SALT LAKE CITY -- The Utah State Attorney General's Office appears to be seeing an increase in the number of fraud cases - especially mortgage fraud -- likely due to people's desperation during the tough economy.
Kirk Torgensen, the chief deputy for the attorney general's office, says he is always busy, but lately his office seems to be focusing more on mortgage fraud cases and Ponzi-type schemes.
The most recent mortgage fraud case came Friday when state investigators raided Utah Financial in Midvale. Officers arrested Brendan Cassity, president of Utah Financial, and his wife, Olivia. They face 15 counts of communications fraud, racketeering, and money laundering.
Investigators say their scheme brought in millions of dollars.
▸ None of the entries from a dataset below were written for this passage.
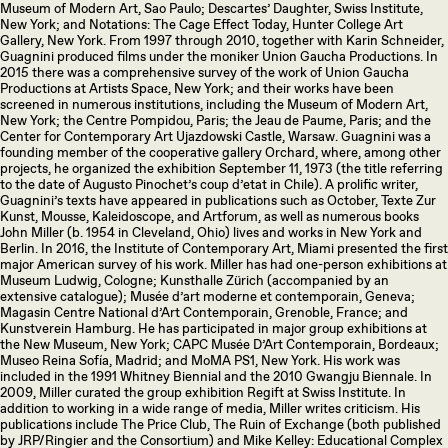
Museum of Modern Art, Sao Paulo; Descartes’ Daughter, Swiss Institute,
New York; and Notations: The Cage Effect Today, Hunter College Art
Gallery, New York. From 1997 through 2010, together with Karin Schneider,
Guagnini produced films under the moniker Union Gaucha Productions. In
2015 there was a comprehensive survey of the work of Union Gaucha
Productions at Artists Space, New York; and their works have been
screened in numerous institutions, including the Museum of Modern Art,
New York; the Centre Pompidou, Paris; the Jeau de Paume, Paris; and the
Center for Contemporary Art Ujazdowski Castle, Warsaw. Guagnini was a
founding member of the cooperative gallery Orchard, where, among other
projects, he organized the exhibition September 11, 1973 (the title referring
to the date of Augusto Pinochet’s coup d’etat in Chile). A prolific writer,
Guagnini’s texts have appeared in publications such as October, Texte Zur
Kunst, Mousse, Kaleidoscope, and Artforum, as well as numerous books
John Miller (b. 1954 in Cleveland, Ohio) lives and works in New York and
Berlin. In 2016, the Institute of Contemporary Art, Miami presented the first
major American survey of his work. Miller has had one-person exhibitions at
Museum Ludwig, Cologne; Kunsthalle Zürich (accompanied by an
extensive catalogue); Musée d’art moderne et contemporain, Geneva;
Magasin Centre National d’Art Contemporain, Grenoble, France; and
Kunstverein Hamburg. He has participated in major group exhibitions at
the New Museum, New York; CAPC Musée D’Art Contemporain, Bordeaux;
Museo Reina Sofía, Madrid; and MoMA PS1, New York. His work was
included in the 1991 Whitney Biennial and the 2010 Gwangju Biennale. In
2009, Miller curated the group exhibition Regift at Swiss Institute. In
addition to working in a wide range of media, Miller writes criticism. His
publications include The Price Club, The Ruin of Exchange (both published
by JRP/Ringier and the Consortium) and Mike Kelley: Educational Complex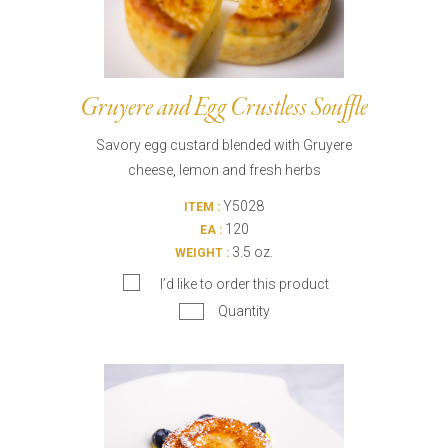
Gruyere and Egg Crustless Souffle
Savory egg custard blended with Gruyere
cheese, lemon and fresh herbs
Y5028
ITEM :
120
EA :
3.5 oz.
WEIGHT :
I’d like to order this product
Quantity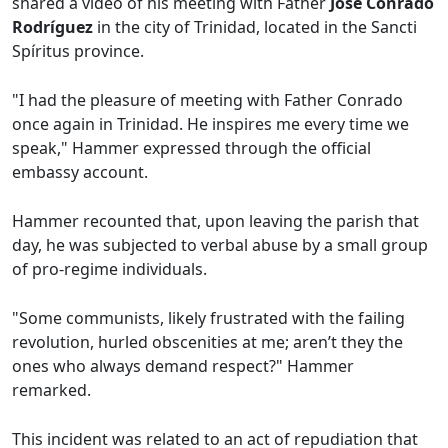
shared a video of his meeting with Father
José Conrado
Rodríguez
in the city of Trinidad, located in the Sancti
Spíritus province.
"I had the pleasure of meeting with Father Conrado
once again in Trinidad. He inspires me every time we
speak," Hammer expressed through the official
embassy account.
Hammer recounted that, upon leaving the parish that
day, he was subjected to verbal abuse by a small group
of pro-regime individuals.
"Some communists, likely frustrated with the failing
revolution, hurled obscenities at me; aren’t they the
ones who always demand respect?" Hammer
remarked.
This incident was related to an act of repudiation that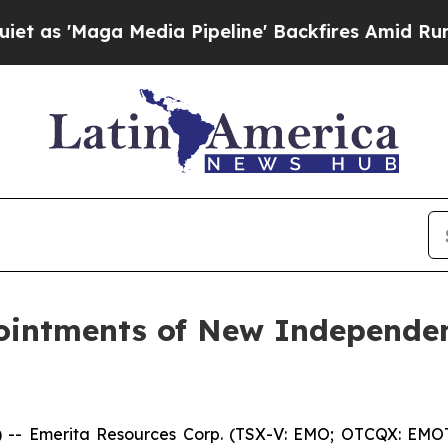
'Maga Media Pipeline' Backfires Amid Rumors Tr
intments of New Independen
 Emerita Resources Corp. (TSX-V: EMO; OTCQX: EMOTF;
The courts have frozen their assets and are in the process of taking their home and business.
Torgensen says this case sounds a lot like many others he has seen recently.
"Clearly with the economy being as desperate as it is, this is a perfect opportunity for criminals. They're looking for opportunities," he said.
Suspected criminals Ronald Haycock Sr., Lyle Smith, and Jamis Johnson were charged just last week with a massive mortgage fraud scheme that could result in 20 years in prison.
They were charged with buying houses in distress, inflating the appraisals, and then selling them quickly to buyers with good credit who could take out loans for homes they normally couldn't afford.
Torgensen says watch out for fast deals.
"If somebody wants you to do something immediately, the thing I would say is, ‘I'm sorry, I'm not going to do it,'" he advised.
"We're begging people to just take it slow and get a second opinion," he added.
Torgensen also says if you have any questions about a deal, you can contact the attorney general's office, the Utah Division of Consumer Protection, or even the Better Business Bureau.